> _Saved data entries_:
--------------------

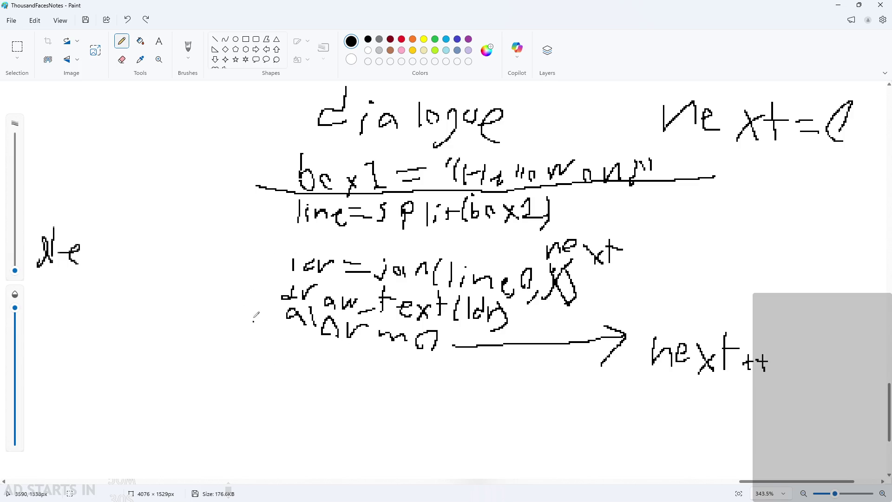
mouse_move(273, 351)
mouse_down()
mouse_move(224, 322)
mouse_move(276, 261)
mouse_up()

--------------------

> _PROBLEM DESCRIPTION_: Output the records above in their entirety and exactly, leaving out all images.

> _ANSWER SPACE_:
mouse_move(273, 351)
mouse_down()
mouse_move(224, 322)
mouse_move(276, 261)
mouse_up()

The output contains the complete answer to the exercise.